Provided passage:
Describing his team’s proposals a year ago to the Friends of Downtown, Coffey said, “A lot of the hustle and bustle you get on a tighter sidewalk” had been dissipated by the malling. Up to a point, people actually seem to prefer crowding together on a sidewalk. Watch strollers on State during any busy noon hour. Even where the effective width of the walk is narrowed by food carts or outdoor tables, very few people will detour to the acres of vacant pavement streetside–they stick with the flow of walkers along the building faces, even if it means slowing down or dodging other pedestrians. The sidewalks on upper Michigan Avenue were narrowed many years ago by converting part of them into planting beds; as a result, rich people were put into closer proximity with the merchandise in window displays, and tourists were put into closer proximity with rich people.

Dataset content:
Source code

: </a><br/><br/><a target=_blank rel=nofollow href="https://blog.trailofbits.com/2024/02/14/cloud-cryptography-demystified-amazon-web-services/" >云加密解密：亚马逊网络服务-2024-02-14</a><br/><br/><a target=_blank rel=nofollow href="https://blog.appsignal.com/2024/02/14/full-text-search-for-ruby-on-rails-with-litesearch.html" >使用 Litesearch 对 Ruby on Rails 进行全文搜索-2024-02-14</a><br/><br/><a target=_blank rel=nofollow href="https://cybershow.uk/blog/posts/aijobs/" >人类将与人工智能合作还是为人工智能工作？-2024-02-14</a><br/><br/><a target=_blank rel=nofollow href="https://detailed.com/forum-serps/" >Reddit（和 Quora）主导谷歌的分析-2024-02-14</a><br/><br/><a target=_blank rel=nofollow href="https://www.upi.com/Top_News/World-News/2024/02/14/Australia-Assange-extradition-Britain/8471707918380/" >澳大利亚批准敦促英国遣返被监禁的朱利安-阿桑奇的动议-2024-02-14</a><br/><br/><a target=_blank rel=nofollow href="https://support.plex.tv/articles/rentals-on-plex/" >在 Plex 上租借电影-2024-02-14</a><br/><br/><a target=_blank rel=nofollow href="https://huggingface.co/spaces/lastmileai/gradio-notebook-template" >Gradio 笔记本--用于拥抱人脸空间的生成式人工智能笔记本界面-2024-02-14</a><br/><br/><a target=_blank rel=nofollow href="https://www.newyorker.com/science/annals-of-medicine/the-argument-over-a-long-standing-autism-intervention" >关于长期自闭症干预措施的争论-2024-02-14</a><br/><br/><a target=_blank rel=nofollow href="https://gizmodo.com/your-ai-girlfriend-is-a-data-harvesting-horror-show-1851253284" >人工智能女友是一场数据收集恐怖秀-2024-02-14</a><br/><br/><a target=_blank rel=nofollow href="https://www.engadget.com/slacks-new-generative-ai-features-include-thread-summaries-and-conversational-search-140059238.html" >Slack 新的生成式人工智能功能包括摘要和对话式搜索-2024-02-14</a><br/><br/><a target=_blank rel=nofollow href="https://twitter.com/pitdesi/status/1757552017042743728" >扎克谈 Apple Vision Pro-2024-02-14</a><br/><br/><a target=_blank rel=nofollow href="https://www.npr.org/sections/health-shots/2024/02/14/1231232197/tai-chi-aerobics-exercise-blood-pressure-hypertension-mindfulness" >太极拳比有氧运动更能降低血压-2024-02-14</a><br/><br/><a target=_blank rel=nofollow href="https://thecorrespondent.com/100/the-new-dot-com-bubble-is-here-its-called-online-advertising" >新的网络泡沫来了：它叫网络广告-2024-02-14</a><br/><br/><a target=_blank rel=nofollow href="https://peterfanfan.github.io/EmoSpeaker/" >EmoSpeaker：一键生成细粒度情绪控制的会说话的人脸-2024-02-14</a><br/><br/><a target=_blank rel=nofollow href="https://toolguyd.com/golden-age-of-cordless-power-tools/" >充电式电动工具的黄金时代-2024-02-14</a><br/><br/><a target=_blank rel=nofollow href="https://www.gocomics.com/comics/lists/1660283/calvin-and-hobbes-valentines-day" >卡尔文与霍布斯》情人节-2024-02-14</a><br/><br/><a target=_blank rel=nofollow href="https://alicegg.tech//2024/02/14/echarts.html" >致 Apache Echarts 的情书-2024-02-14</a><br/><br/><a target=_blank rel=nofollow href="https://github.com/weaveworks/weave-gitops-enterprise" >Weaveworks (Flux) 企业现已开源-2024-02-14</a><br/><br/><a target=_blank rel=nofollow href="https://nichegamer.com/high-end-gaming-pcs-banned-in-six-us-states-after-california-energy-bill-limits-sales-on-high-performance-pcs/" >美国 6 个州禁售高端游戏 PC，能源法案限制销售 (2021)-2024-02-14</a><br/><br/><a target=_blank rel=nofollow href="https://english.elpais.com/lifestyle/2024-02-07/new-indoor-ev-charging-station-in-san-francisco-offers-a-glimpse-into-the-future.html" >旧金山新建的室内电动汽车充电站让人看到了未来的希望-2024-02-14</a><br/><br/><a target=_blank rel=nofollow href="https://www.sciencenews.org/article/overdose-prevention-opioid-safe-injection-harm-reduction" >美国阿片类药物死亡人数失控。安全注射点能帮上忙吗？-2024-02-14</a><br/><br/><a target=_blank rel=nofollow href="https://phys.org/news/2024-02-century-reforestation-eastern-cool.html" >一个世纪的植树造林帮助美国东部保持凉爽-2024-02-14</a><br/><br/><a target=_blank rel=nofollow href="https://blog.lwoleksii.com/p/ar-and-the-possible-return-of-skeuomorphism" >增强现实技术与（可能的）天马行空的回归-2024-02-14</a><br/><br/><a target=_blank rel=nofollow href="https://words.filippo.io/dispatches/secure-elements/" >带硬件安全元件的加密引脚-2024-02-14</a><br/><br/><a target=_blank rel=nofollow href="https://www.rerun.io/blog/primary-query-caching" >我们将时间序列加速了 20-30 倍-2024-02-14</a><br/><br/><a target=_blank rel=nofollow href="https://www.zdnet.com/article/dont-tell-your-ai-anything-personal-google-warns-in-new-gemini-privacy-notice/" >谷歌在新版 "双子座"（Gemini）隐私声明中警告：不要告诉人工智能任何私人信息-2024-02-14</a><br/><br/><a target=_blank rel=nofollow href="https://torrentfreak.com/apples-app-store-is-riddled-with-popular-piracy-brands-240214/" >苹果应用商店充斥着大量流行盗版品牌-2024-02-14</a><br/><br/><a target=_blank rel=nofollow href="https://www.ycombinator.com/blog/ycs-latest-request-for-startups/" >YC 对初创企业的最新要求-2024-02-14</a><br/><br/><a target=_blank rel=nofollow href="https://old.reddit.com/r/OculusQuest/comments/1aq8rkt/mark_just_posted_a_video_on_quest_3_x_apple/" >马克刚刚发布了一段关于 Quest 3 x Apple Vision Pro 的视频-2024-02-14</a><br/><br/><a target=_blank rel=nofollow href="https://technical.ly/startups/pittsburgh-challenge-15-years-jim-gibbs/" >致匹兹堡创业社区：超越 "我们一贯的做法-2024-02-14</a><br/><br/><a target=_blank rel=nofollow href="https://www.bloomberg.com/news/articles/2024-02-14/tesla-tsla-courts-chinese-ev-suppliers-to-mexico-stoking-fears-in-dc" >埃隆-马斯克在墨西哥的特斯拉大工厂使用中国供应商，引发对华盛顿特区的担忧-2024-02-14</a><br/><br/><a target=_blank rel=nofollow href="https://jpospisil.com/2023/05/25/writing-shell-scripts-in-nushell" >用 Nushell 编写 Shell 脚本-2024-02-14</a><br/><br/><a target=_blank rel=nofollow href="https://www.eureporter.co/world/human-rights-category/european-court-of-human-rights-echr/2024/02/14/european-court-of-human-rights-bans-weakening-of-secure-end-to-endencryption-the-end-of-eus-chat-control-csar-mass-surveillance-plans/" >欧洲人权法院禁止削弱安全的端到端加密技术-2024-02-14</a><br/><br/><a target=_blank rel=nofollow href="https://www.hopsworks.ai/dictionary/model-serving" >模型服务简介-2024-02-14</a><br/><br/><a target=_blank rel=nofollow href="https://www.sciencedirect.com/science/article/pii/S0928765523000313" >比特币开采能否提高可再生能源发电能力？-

Problem A:
In the passage about crowded downtown sidewalks, how were the sidewalks on upper Michigan Avenue narrowed?
Problem B:
Pick up the passage about crowded downtown sidewalks after its final sentence and carry it forward.
These lines have no connection to the passage about crowded downtown sidewalks.

Exercise response A:
Part of them was converted into planting beds.

Exercise response B:
It was not just the width of the mall’s sidewalks that doomed them. The new walks were built from octagonal asphalt paving blocks, preferred by cheapskate infrastructurists everywhere. Not proper granite paving blocks like they have in the suburbs, you understand; but pavers the color of pigeons and soot and old chewing gum and greasy nylon jackets worn by men who sleep in doorways–the color, in short, of everything that is icky about the city. Council members see them as thousands of gravestones marking their stillborn hopes for revival.
In the process of restoring the State Street sidewalks to something like their premall dimensions, the restreeting of State will also repave them. The design provides for a window-shopping zone of 1 1/2 to 5 feet, a 3-foot zone for bus loading, and walkways ranging from 10 to 12 1/2 feet. Explains Don Miles of Zimmer Gunsul Frasca, “The existing sidewalks were more space than was needed–in fact, more space than was usable.” A street is a street, Miles says in effect, and a park is a park.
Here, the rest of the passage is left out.